We are all addicted to love. Love is great. Love is beautiful. In 1967 John Lennon wrote a song called All You Need is Love and if the last year has taught us anything it is that love can help us power through the most testing times. However, despite being celebrated as life's ultimate goal, the happy ever after we all desire and deserve isn't always as easy as it's portrayed. Love can make us feel vulnerable and irrational and in opera, it can too often lead to devastating consequences.
We can all agree that unrequited love is tough on the heart. In Poulenc's La voix humaine, despite only being able to hear one side of the phone conversation, we know that L's love for her partner consumes her. When her feelings aren't reciprocated the relationship breaks down and we see her world unravelling, one note at the time. As she desperately tries to win him back, her pain is projected in every breath and gesture but it is too late, he is no longer interested. As the phone line falls silent she is left whispering 'Je t'aime' to nobody. Heart-broken and alone, there is only one way out...

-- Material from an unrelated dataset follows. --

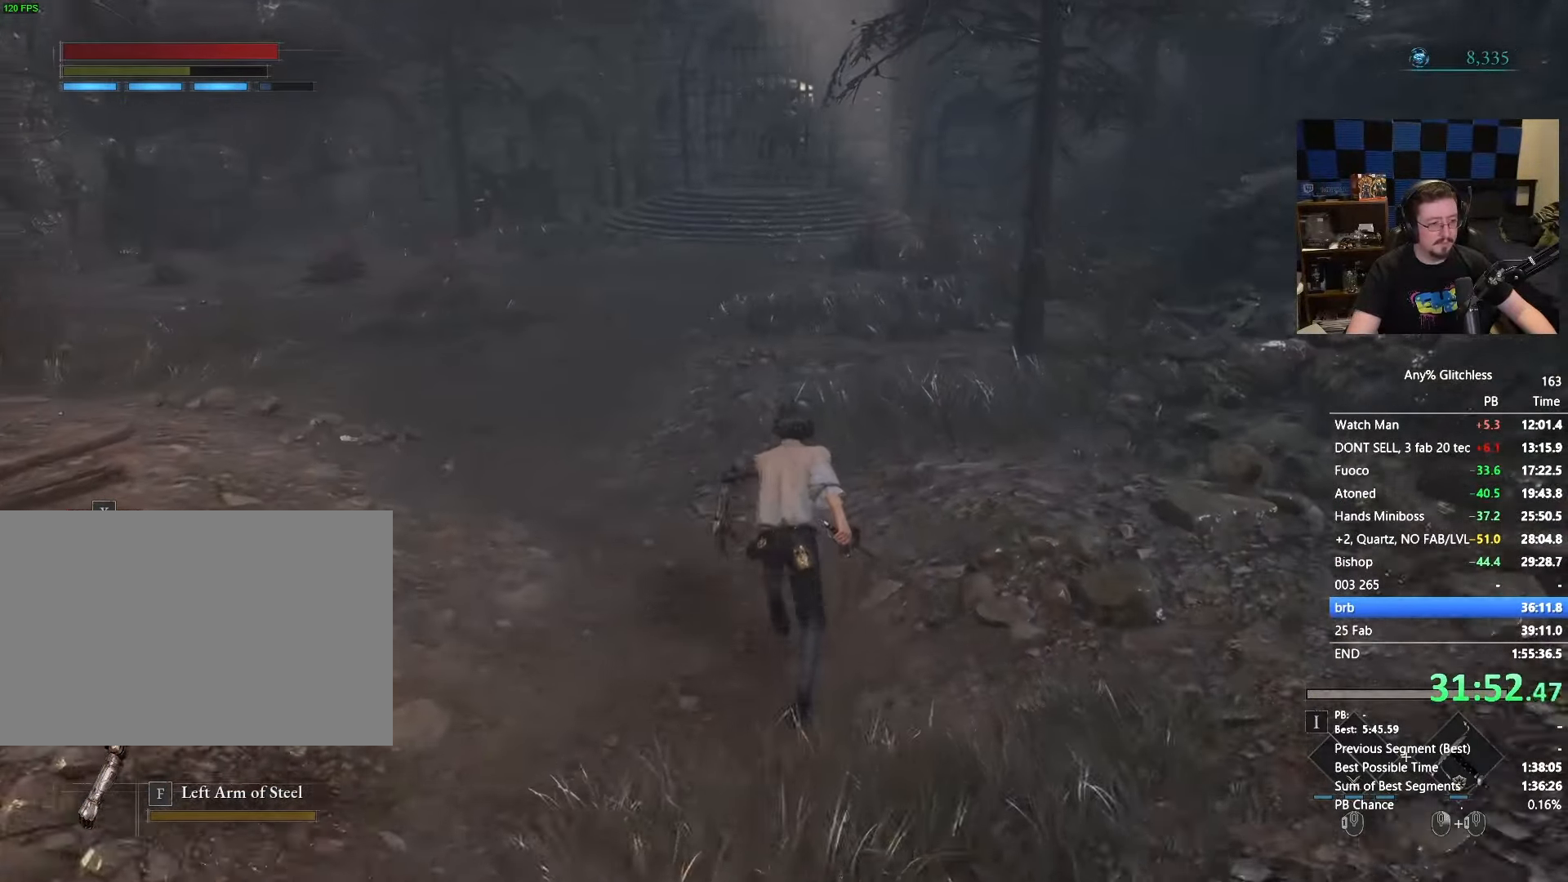
{"keys": ["space", "w"], "mouse": [], "events": []}
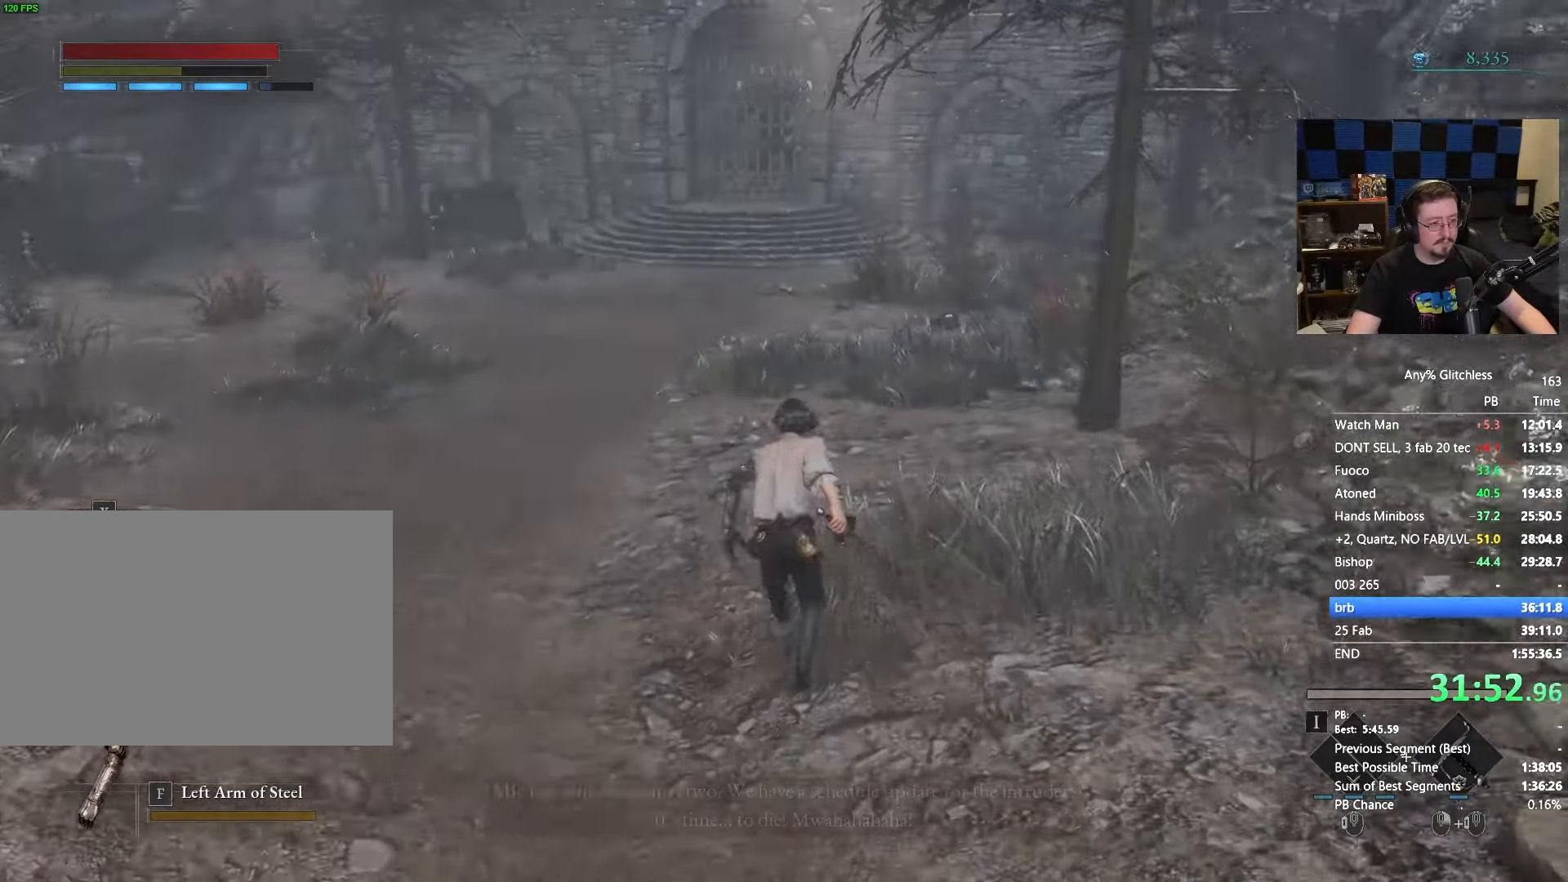
{"keys": ["space", "w"], "mouse": [], "events": []}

The instantly recognisable The Flower Duet bares absolutely no resemblance to the overarching theme of Delibe's Lakmé. The piece, which is performed by the characters Lakmé and her servant Mallika, oozes simplicity and innocence, the complete opposite of the relationship between Gerald and Lakmé. Yes, they love each other but their type of relationship is forbidden and her father does not approve. This piece marks the turning point as, while Lakmé is away gathering flowers, Gerald is visited by a friend who reminds him of his duty to the service. He turns away from her, leaving her with nothing to live for.
Like many of opera’s greatest love stories, Dwynwen, the Welsh Patron Saint of Love didn't get the happy ever after she longed for either. Yes, heartache lies at the heart of one of the most romantic days in the Welsh calendar. Dwynwen was hopelessly in love with a local boy called Maelon, but her father [the King] had promised her hand to a Prince. Distraught, she ran to the woods and begged God to erase all memory of her one true love. He responded and granted her three wishes including her request for him to meet the hopes and dreams of true lovers. To show her gratitude for fulfilling the wishes, she devoted herself to him and established a monastery on Llanddwyn Island on the Western side of the Isle of Anglesey where she remained unmarried for the rest of her life.
Whether you are newly heartbroken, happily single, or deeply in love, spend your Saint Dwynwen's Day knowing that we at Welsh National Opera love you dearly and can't wait to welcome you all back to the theatre for a drama filled evening as soon as possible.